O diretor Ryan Coogler é um ótimo criador de cenas plásticas e coerentes. Aqui, como já havia feito antes em “Creed” (2015) e em “Fruitvale Station” (2013), ele basicamente nos coloca na ação do filme o tempo todo. Seja na luta pelo trono no topo de uma cachoeira, seja no lindo plano-sequência do cassino, Coogler sabe movimentar a câmera como ninguém. Apesar deste ser um filme de uma franquia bastante conhecida, que precisa seguir linhas narrativa e visual definidas, o diretor consegue a todo momento impor a sua “marca”, principalmente em suas decisões criativas, como na escolha da diretora de fotografia indicada ao Oscar, Rachel Morrison (“Mudbound – Lágrimas Sobre o Mississipi”), ou no convite ao rapper Kendrick Lamar para encabeçar algumas músicas da trilha sonora, encharcada de hip-hop de ótima qualidade.
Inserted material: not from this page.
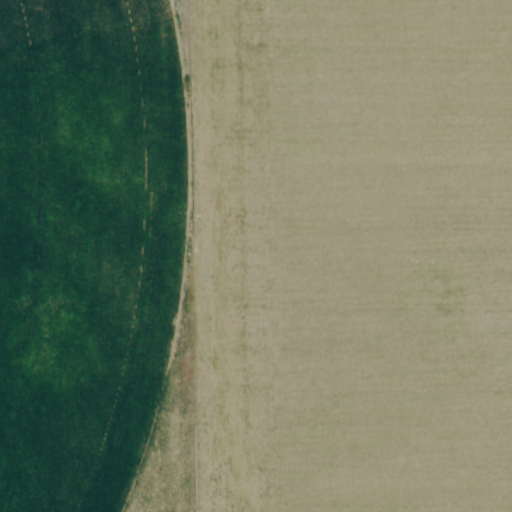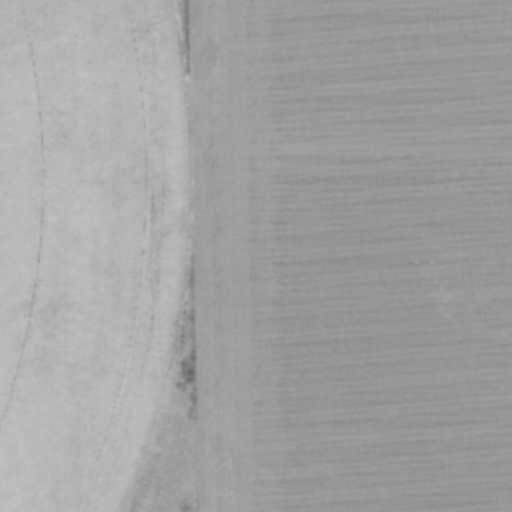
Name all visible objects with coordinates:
crop: (256, 254)
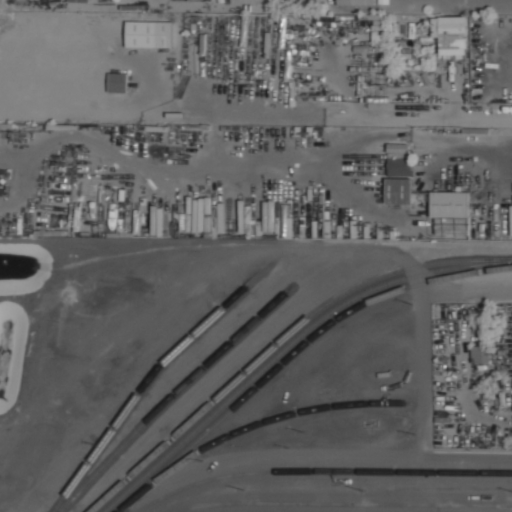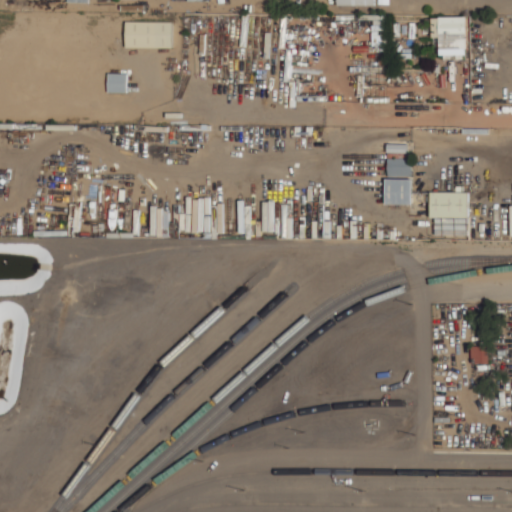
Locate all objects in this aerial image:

Pena que estas belas qualidades não se apliquem ao departamento de efeitos visuais do longa. Há tempos que evidencia-se um incômodo “downgrade” nos CGI’s dos filmes da Marvel Studios. Talvez a pressa, ocasionada pelas diversas estreias anuais da franquia de heróis e na consequente falta de tempo para uma boa finalização do material, seja um dos motivos para esta derrocada. Mesmo com este entendimento, fica bastante difícil não se espantar com a falta de cuidado em algumas cenas. Destaco aqui as detestáveis e risíveis sequencias do conselho tribal no combate da cachoeira e as do clímax, que chegam até a lembrar os indecorosos “bonecões” de computação gráfica de “Matrix Reloaded” (2003).

“Pantera Negra” é basicamente um remake/continuação conceitual da animação “O Rei Leão” da Disney, tanto em sua história quanto em seu amor pelas tradições e culturas africanas. Apostando bem menos no humor do que os últimos filmes do estúdio e trazendo humanidade e representatividade, sem revanchismos baratos, o blockbuster de ação já nasce como uma bela ferramenta de inclusão, além de ser também um ótimo e divertido passatempo. Algo que não pode ser abalado apenas por meia dúzia de efeitos ruins.